= DOCUMENT SECTION =

- Opening Delimiter -

Image: Stella Brennan, The Middle Landscape, installation view, Starkwhite, Auckland, NZ

9/15 posts


Here is our third suite of posts on the upside to the recession. (You can read our first post here.) They come from Ben Plumbly, the art director of a new Auckland-based auction house, and the editors of Art Asia Pacific, a magazine dedicated to contemporary visual culture from Asia, the Middle East and Pacific since 1993.

Ben Plumbly:
A weaker economy creates opportunity. For an auction house? Always lurking behind every auctioneer's shoulder are the creeping twin pressures of higher volume (more pictures) and lower clearance rates (less sales); surely the death knell for any new and under-resourced auction business. That will be them now... But wait. Greater discretion, improved value judgements, a shedding of speculators, re-growth, maturation, opportunity - all resultant emerging factors that ensure a healthier and more robust market and which are becoming discernible among the many new collectors entering the marketplace, tantalized by recessionary bargains, be they real or imagined. Now we've just got to get through this. How? More tightly-focused, edited catalogues to stimulate the market and put it under less pressure. It can only absorb so much right now. Below that thin layer of buyers in this country is air; miss them and that's it. Work harder. Encourage, nurture, stimulate, promote, facilitate. And reserves. Did I mention reserves...
Ben Plumbly is the Director Art, ART+OBJECT, a new Auckland auction house launched in 2007

Art Asia Pacific Editors:
Less money means, for many galleries, fewer shows in the season. Shows being up for twelve weeks instead of five is a good thing for a harried magazine editor. You are on top of cocktail conversation, you can forget to see a show multiple times and still see it, and if you're publishing a review you can very tidily hide the fact that it took an absolute age to edit and was full of rewrites and dreadful problems, because the show's still open, so you can still be on top of things.
William Pym, Managing Editor, Art Asia Pacific

The potency and fun of gossip has been enriched, along with better articles pitched by freelance writers who are looking to consolidate their sources of income.
Ashley Rawlings, Features Editor, Art Asia Pacific

Good times for cities not in financial turmoil: One thing I was struck by in the last week in Israel, where, granted, the recession doesn't seem to have had a huge effect on the art world, was a lack of cynicism. Everyone just wanted to show off their artists, the artwork and their (often new) spaces. Momentum seemed to be building there, not dwindling.
HG Masters, Editor-at-Large and Almanac Editor, Art Asia Pacific

At least during the first few months when people were really holding onto their wallets-- collectors started showing more interest and and buying lesser sought (and therefore more reasonably priced) art, such as art from countries in Southeast Asia. And that's great, because there is definitely very exciting art coming out of these places.
Hanae Ko, Assistant editor, Art Asia Pacific

Back to basics: Less predatory-type gallerists on the scene jockeying for coverage on themselves, or their gallery, and not the artists. And for those gallerists still standing, they actually take the time to speak about the art versus who bought it.

- Closing Delimiter -

= EXERCISE DATA =

- Opening Delimiter -

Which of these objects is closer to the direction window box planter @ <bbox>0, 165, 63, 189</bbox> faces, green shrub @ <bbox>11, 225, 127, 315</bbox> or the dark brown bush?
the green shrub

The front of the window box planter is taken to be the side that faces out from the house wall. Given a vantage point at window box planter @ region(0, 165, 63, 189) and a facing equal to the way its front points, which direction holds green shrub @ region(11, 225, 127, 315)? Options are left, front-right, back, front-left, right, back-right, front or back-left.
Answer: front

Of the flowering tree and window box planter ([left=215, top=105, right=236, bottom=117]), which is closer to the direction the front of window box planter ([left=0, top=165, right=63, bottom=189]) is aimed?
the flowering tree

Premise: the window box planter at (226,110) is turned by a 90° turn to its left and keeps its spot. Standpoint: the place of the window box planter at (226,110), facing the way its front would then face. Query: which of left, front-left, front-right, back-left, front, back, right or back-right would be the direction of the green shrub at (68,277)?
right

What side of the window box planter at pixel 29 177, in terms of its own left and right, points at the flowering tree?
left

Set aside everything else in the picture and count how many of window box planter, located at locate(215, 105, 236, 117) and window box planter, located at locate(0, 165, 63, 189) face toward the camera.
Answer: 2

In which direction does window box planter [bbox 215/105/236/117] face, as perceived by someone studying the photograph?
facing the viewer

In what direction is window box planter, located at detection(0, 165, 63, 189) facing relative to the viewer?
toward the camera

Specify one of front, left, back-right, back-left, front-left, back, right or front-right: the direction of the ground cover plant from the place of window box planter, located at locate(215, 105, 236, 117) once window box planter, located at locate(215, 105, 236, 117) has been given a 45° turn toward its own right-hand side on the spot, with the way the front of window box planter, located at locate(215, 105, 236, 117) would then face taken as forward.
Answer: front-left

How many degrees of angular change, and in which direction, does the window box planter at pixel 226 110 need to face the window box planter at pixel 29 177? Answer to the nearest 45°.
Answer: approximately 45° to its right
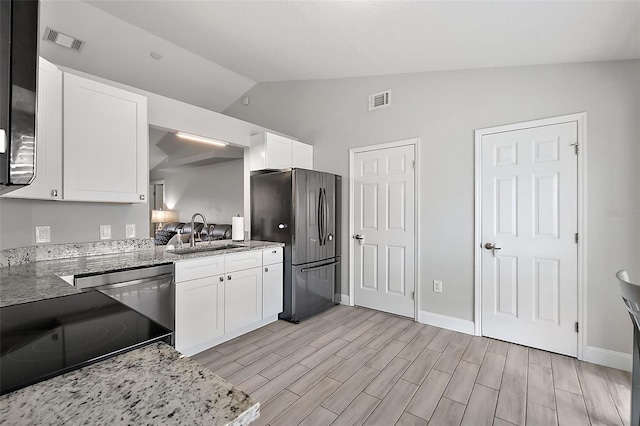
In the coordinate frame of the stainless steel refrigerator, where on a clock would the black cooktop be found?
The black cooktop is roughly at 2 o'clock from the stainless steel refrigerator.

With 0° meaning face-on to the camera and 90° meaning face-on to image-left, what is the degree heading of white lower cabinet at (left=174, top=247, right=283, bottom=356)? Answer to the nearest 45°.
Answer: approximately 315°

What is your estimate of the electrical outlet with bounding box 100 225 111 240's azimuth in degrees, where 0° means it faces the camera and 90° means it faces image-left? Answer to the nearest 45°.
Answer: approximately 0°

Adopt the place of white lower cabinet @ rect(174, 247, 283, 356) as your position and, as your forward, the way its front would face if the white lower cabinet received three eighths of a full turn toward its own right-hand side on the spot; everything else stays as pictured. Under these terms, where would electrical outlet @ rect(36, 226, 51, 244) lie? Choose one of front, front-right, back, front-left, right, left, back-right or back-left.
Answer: front

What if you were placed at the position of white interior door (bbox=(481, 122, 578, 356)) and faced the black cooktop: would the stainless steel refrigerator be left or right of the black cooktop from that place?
right

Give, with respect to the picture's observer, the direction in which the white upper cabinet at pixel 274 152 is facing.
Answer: facing the viewer and to the right of the viewer

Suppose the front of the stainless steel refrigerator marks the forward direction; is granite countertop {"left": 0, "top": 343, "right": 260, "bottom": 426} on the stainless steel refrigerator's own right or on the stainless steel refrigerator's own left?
on the stainless steel refrigerator's own right

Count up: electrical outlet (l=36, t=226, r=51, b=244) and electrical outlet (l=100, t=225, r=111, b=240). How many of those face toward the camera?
2

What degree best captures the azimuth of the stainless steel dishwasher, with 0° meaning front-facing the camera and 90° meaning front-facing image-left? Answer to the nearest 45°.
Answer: approximately 315°
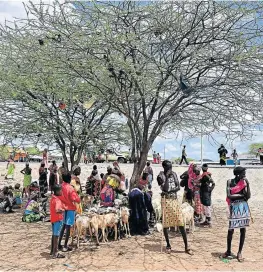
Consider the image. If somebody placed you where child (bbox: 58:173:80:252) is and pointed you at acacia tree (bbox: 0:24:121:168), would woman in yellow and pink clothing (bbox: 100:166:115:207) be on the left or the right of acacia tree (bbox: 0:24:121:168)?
right

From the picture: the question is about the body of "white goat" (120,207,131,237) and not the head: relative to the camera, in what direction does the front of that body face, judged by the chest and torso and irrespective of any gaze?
away from the camera

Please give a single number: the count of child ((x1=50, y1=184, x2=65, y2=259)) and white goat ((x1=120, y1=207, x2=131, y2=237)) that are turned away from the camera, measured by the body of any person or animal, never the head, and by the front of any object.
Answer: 1

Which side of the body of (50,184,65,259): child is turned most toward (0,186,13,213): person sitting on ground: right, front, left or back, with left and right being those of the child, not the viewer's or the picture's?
left

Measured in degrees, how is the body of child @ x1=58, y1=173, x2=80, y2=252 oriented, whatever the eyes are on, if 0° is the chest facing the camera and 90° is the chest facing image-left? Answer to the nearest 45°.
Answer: approximately 225°

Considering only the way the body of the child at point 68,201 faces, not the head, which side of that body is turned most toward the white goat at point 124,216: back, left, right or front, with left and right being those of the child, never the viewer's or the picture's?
front
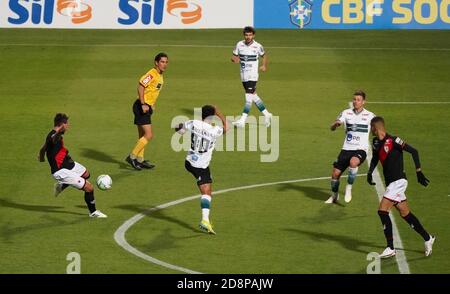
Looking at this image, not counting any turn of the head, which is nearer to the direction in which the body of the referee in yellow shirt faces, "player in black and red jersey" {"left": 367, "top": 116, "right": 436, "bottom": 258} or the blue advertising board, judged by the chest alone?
the player in black and red jersey

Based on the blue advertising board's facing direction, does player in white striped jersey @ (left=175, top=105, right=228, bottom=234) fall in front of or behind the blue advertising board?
in front

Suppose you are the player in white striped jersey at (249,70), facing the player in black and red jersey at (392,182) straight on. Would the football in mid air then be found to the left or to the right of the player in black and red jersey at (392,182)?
right

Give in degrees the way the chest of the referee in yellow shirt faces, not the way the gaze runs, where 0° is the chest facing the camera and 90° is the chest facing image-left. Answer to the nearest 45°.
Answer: approximately 315°

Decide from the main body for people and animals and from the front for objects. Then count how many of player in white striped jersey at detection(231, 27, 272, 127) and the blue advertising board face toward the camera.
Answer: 2

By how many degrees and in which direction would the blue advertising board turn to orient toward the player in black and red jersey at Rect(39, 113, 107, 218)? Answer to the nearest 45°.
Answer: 0° — it already faces them

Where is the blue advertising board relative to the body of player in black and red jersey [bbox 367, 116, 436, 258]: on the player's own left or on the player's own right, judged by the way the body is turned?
on the player's own right

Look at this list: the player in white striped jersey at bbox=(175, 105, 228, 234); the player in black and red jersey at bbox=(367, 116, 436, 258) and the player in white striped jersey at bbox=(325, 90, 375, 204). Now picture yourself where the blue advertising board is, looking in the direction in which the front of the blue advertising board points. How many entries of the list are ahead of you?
3

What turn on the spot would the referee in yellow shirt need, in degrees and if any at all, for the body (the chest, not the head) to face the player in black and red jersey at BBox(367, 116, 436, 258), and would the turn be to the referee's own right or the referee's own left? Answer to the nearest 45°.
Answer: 0° — they already face them

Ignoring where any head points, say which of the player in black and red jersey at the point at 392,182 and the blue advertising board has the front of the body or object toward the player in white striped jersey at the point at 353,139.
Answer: the blue advertising board

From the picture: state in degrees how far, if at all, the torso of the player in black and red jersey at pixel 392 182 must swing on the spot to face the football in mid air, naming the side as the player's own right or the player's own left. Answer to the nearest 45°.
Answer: approximately 45° to the player's own right

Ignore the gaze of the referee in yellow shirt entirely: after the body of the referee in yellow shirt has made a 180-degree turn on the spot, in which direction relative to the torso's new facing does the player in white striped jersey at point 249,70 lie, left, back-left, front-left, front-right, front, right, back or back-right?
right

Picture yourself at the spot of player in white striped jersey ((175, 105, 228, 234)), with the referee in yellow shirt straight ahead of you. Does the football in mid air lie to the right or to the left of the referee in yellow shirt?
left

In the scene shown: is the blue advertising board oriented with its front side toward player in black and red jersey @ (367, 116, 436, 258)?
yes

- Closing Delimiter -

= TASKS TO COMPLETE =
1. Translate this sentence from the recession commentary into Spanish: "Less money means, for many galleries, fewer shows in the season."
2. Carry on the recession commentary from the point at which it stops.
The records aren't needed for this.

= EXPECTED OUTPUTS =
1. Menos dinero significa, para muchas galerías, menos exposiciones en la temporada.

2.
Elaine W. Ng, Editor/Publisher, Art Asia Pacific

And a final note from the senior editor: A financial shock is a great time for an art editor to reassess the nature of money, and the nature of value in art, as well as in life. When a hyped-up world, or financial system, collapses, the eye turns instinctively towards what has fallen the furthest, from the heights. A bout of schadenfreude is appropriate at times like these, often as a way of reinforcing long-held suspicions. By fall 2009, it is evident that this crash did not teach the right people enough right lessons. The seeds of more bubbles have only lain dormant for a year, and are about to sprout again. Much of the world is run by people who care only about money.
Don Cohn, Senior Editor, Art Asia Pacific

Thursday, September 17, 2009

9/15 posts


Here is our second suite of posts from people in the art world on the upside of the recession. (You can read the background to the posts here.)

Magnus Renfrew:
1. The focus has shifted away from being so much about investment to more about collecting.
2. As the traditional centres of New York and London have not been so buoyant recently, galleries are looking to expand into new markets and as a result are looking to engage pro-actively with Asia in the long-term. Hong Kong located at the centre of Asia, with its beneficial tax status (0% on import and export of art) is the natural market hub for the region.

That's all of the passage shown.